Request
From the line containing "تقابليه وتروحيله شارع" to the line containing "uma peça essencial no guarda-roupa." in the entries below, reproduce every line exactly, ends included. Nothing else belongs in the copy, and no pictures.

* * * * * * *

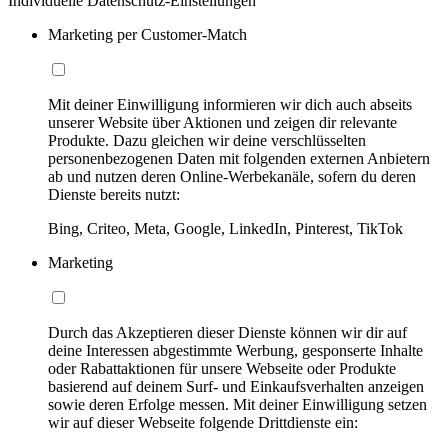
Individuelle Datenschutz-Einstellungen
Marketing per Customer-Match
Mit deiner Einwilligung informieren wir dich auch abseits
unserer Website über Aktionen und zeigen dir relevante
Produkte. Dazu gleichen wir deine verschlüsselten
personenbezogenen Daten mit folgenden externen Anbietern
ab und nutzen deren Online-Werbekanäle, sofern du deren
Dienste bereits nutzt:
Bing, Criteo, Meta, Google, LinkedIn, Pinterest, TikTok
Marketing
Durch das Akzeptieren dieser Dienste können wir dir auf
deine Interessen abgestimmte Werbung, gesponserte Inhalte
oder Rabattaktionen für unsere Webseite oder Produkte
basierend auf deinem Surf- und Einkaufsverhalten anzeigen
sowie deren Erfolge messen. Mit deiner Einwilligung setzen
wir auf dieser Webseite folgende Drittdienste ein:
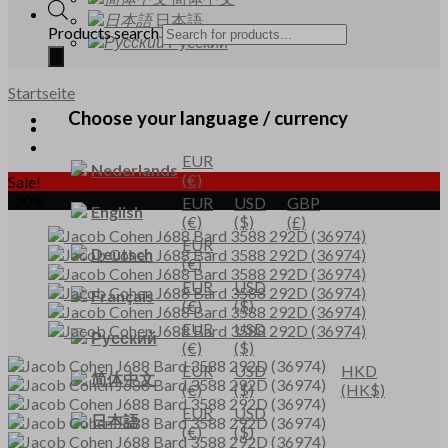
日本語
Products search
Русский
Startseite
Choose your language / currency
EUR
Nederlands
(€)
Sale!
-30%
EUR
USD
GBP
English
(€)
($)
(£)
EUR
Deutsch
(€)
EUR
USD
Français
(€)
($)
EUR
USD
Русский
(€)
($)
EUR
USD
HKD
简体中文
(€)
($)
(HK$)
EUR
USD
日本語
(€)
($)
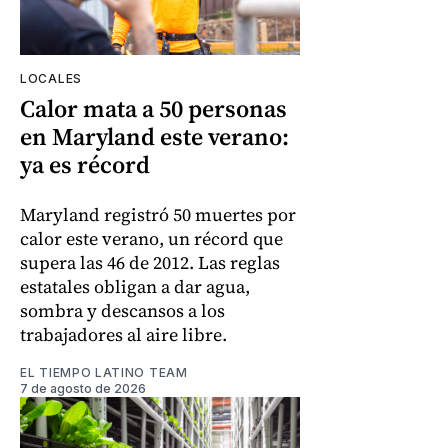
LOCALES
Calor mata a 50 personas
en Maryland este verano:
ya es récord
Maryland registró 50 muertes por
calor este verano, un récord que
supera las 46 de 2012. Las reglas
estatales obligan a dar agua,
sombra y descansos a los
trabajadores al aire libre.
EL TIEMPO LATINO TEAM
7 de agosto de 2026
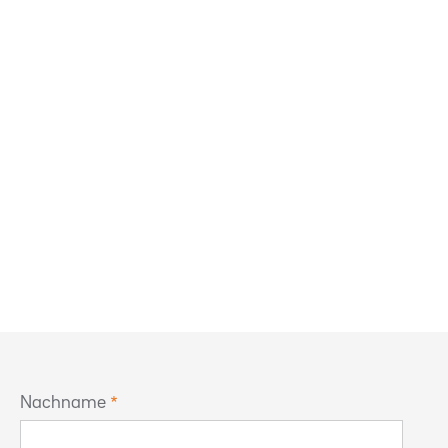
Nachname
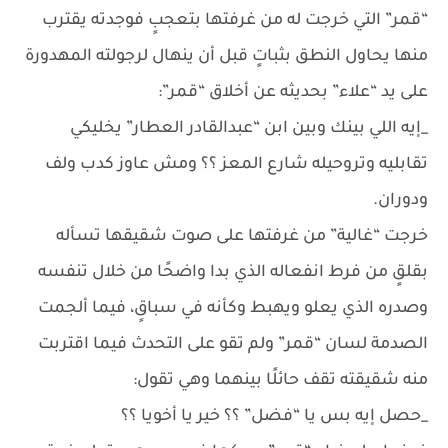
“قمر” التي خرجت له من غرفتها بتعجبٍ فوجدته يقترب
منها يحاول النطق بثباتٍ قبل أن ينهال لرجولته المهدورة
على يد “علاء” بحديثه عن أخلاق “قمر”:
_إيه اللي بينك وبين ابن “عبدالقادر العطار” يخليكي
تقابليه وتروحيله شارع المعز ؟؟ ومش عاوز كدب ولف
ودوران.
خرجت “غالية” من غرفتها على صوت شقيقها تسأله
بقلقٍ من فرط انفعاله الذي بدا واضحًا من خلال تنفسه
وصدره الذي يعلو ويهبط وكأنه في سباقٍ، فيما ألجمت
الصدمة لسان “قمر” ولم تقو على التحدث فيما اقتربت
منه شقيقته تقف حائلًا بينهما وهي تقول:
_حصل إيه بس يا “فضل” ؟؟ خير يا أخويا ؟؟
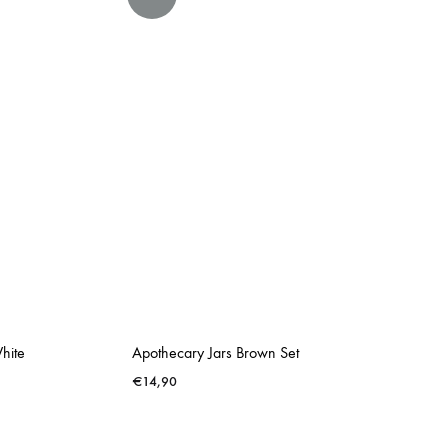
hite
Apothecary Jars Brown Set
€
14,90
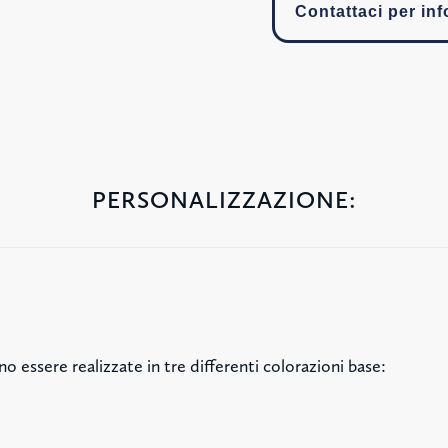
Contattaci per in
PERSONALIZZAZIONE:
o essere realizzate in tre differenti colorazioni base:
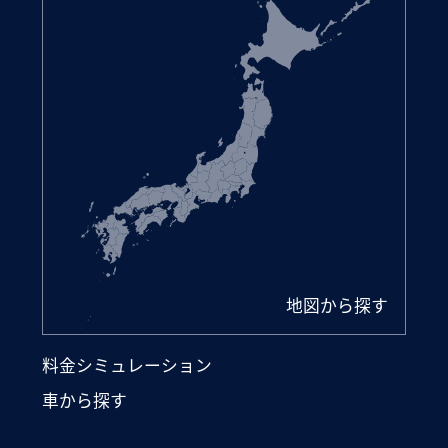
地図から探す
料金シミュレーション
車から探す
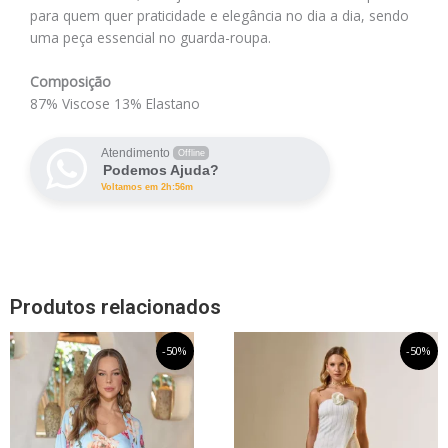
para quem quer praticidade e elegância no dia a dia, sendo
uma peça essencial no guarda-roupa.
Composição
87% Viscose 13% Elastano
Atendimento
Offline
Podemos Ajuda?
Voltamos em 2h:56m
Produtos relacionados
O
Este
O
O
Este
O
-50%
-50%
preço
preço
preço
preço
produto
produto
original
atual
original
atual
tem
tem
era:
é:
era:
é:
R$339,99.
R$169,99.
R$179,99.
R$89,99.
várias
várias
variantes.
variantes.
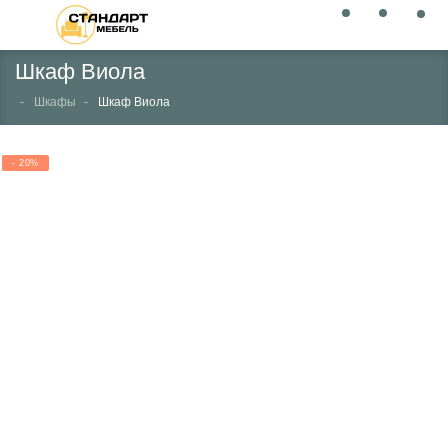
Шкаф Виола
Шкафы
Шкаф Виола
- 20%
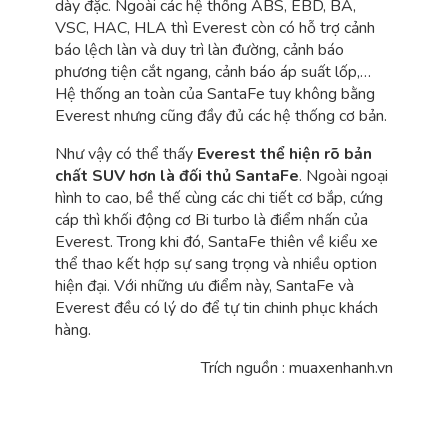
dày đặc. Ngoài các hệ thống ABS, EBD, BA,
VSC, HAC, HLA thì Everest còn có hỗ trợ cảnh
báo lệch làn và duy trì làn đường, cảnh báo
phương tiện cắt ngang, cảnh báo áp suất lốp,…
Hệ thống an toàn của SantaFe tuy không bằng
Everest nhưng cũng đầy đủ các hệ thống cơ bản.
Như vậy có thể thấy
Everest thể hiện rõ bản
chất SUV hơn là đối thủ SantaFe
. Ngoài ngoại
hình to cao, bề thế cùng các chi tiết cơ bắp, cứng
cáp thì khối động cơ Bi turbo là điểm nhấn của
Everest. Trong khi đó, SantaFe thiên về kiểu xe
thể thao kết hợp sự sang trọng và nhiều option
hiện đại. Với những ưu điểm này, SantaFe và
Everest đều có lý do để tự tin chinh phục khách
hàng.
Trích nguồn : muaxenhanh.vn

* * * * * * *

Response
تقابليه وتروحيله شارع المعز ؟؟ ومش عاوز كدب ولف
ودوران.
خرجت “غالية” من غرفتها على صوت شقيقها تسأله
بقلقٍ من فرط انفعاله الذي بدا واضحًا من خلال تنفسه
وصدره الذي يعلو ويهبط وكأنه في سباقٍ، فيما ألجمت
الصدمة لسان “قمر” ولم تقو على التحدث فيما اقتربت
منه شقيقته تقف حائلًا بينهما وهي تقول:
_حصل إيه بس يا “فضل” ؟؟ خير يا أخويا ؟؟
hite
Apothecary Jars Brown Set
€
14,90
Contattaci per in
PERSONALIZZAZIONE:
o essere realizzate in tre differenti colorazioni base:
地図から探す
料金シミュレーション
車から探す
para quem quer praticidade e elegância no dia a dia, sendo
uma peça essencial no guarda-roupa.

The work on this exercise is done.